Member of the Senate
- In office 13 September 1983 – 23 June 1987

Personal details
- Born: 9 November 1934 Amsterdam, Netherlands
- Died: 1 November 2022 (aged 87) Utrecht, Netherlands
- Political party: People's Party for Freedom and Democracy

= Marten Burkens =

Dutch politician (1934–2022)

Marten Cornelis Boudewijn Burkens (9 November 1934 – 1 November 2022) was a Dutch emeritus law professor and politician. He was professor of state and administrative law at the Erasmus University Rotterdam (1971–1975) and Utrecht University (1975–1995). Burkens served in the Senate for the People's Party for Freedom and Democracy between 1983 and 1987.

==Life and career==
Burkens was born in Amsterdam on 9 November 1934. After attending the gymnasium he studied law at Utrecht University. He obtained his title of doctor on 30 June 1971 under W.F. Prins with a dissertation titled: "Beperking van grondrechten".

Burkens worked for the cabinet of the King's Commissioner of Gelderland between 1961 and 1964. He subsequently moved to the Ministry of the Interior where he worked in the constitutional law section until 1969. In September 1969 he was appointed as teacher of state and administrative law at the Netherlands School of Economics in Rotterdam. Two years later he was appointed as professor. In 1973 the School was renamed as Erasmus University Rotterdam. Burkens continued to work there until 1975. In October of that year he started as professor of state and administrative law at Utrecht University. He retired on 1 December 1995.
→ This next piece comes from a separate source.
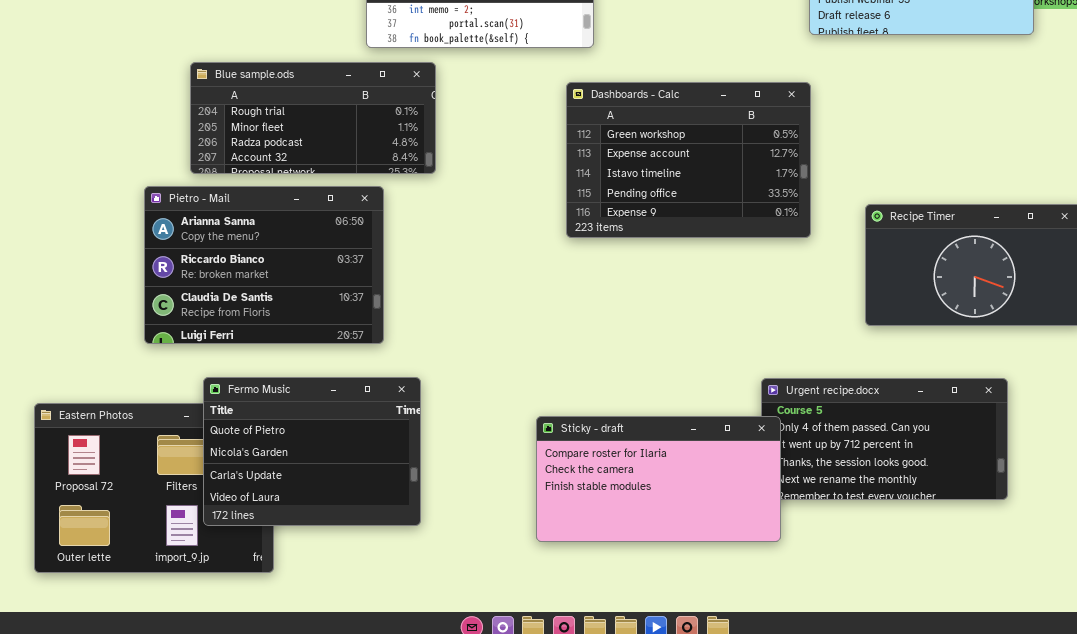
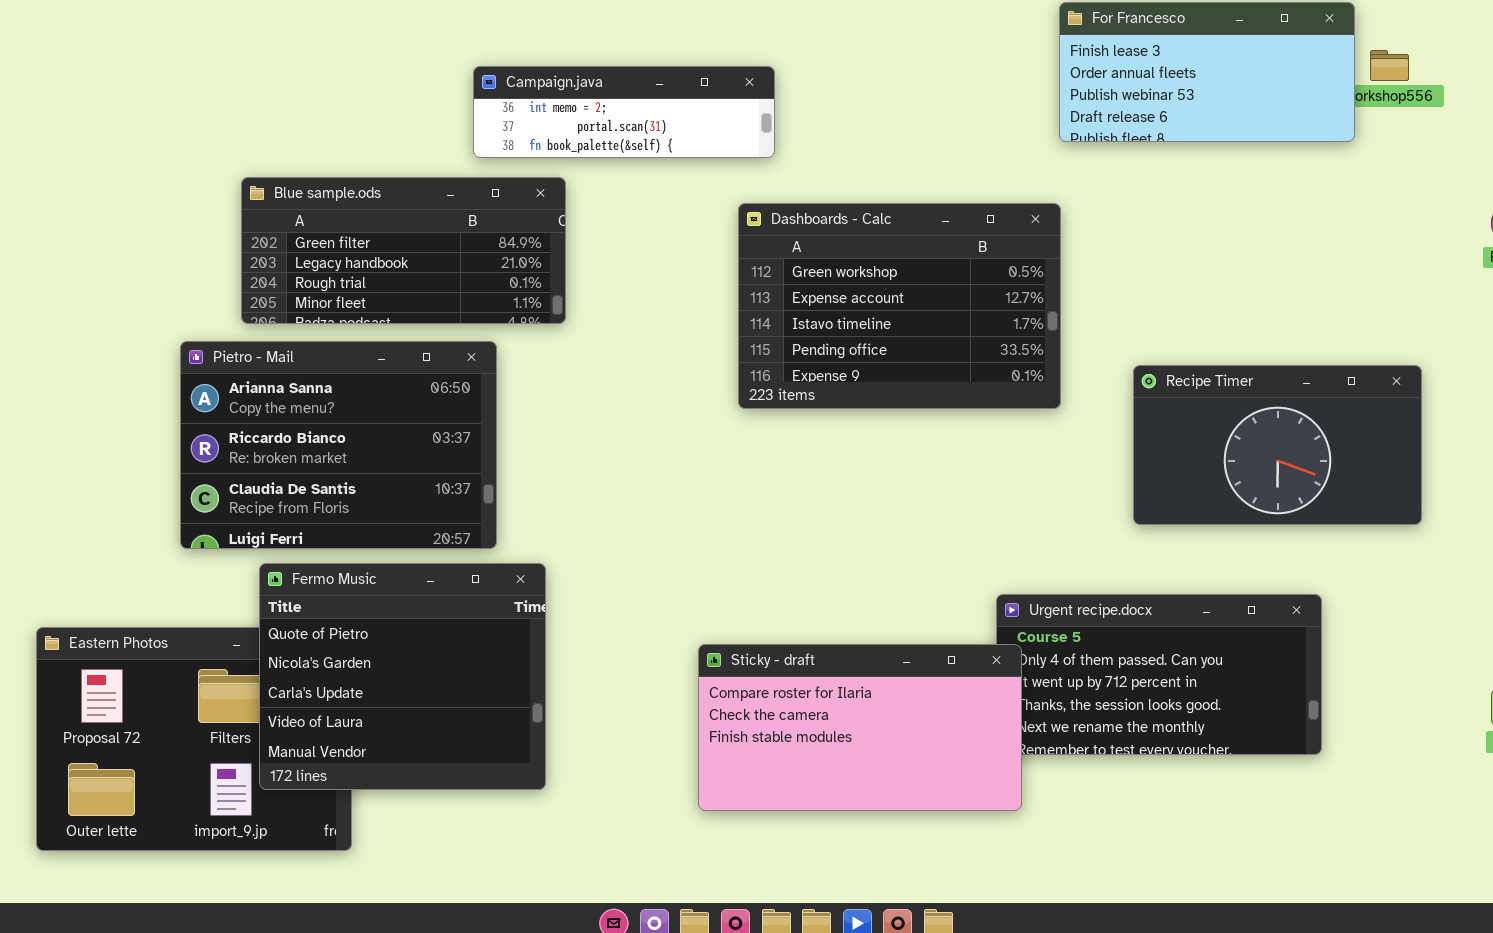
Blue sample.ods: [190,62,436,174] -> [241,177,566,324], scrolled up 2 rows
Fermo Music: [203,377,421,526] -> [259,563,546,790], resized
Burkens was elected a member of the Royal Netherlands Academy of Arts and Sciences in 1993.

===Political career===
Burkens was a member of the Labour Party and Democrats 66 before joining the People's Party for Freedom and Democracy in 1976. He served for that party in the Senate between 13 September 1983 and 23 June 1987. In the Senate he was concerned with justice affairs and higher education.

===Death===
Burkens died in Utrecht on 1 November 2022, at the age of 87.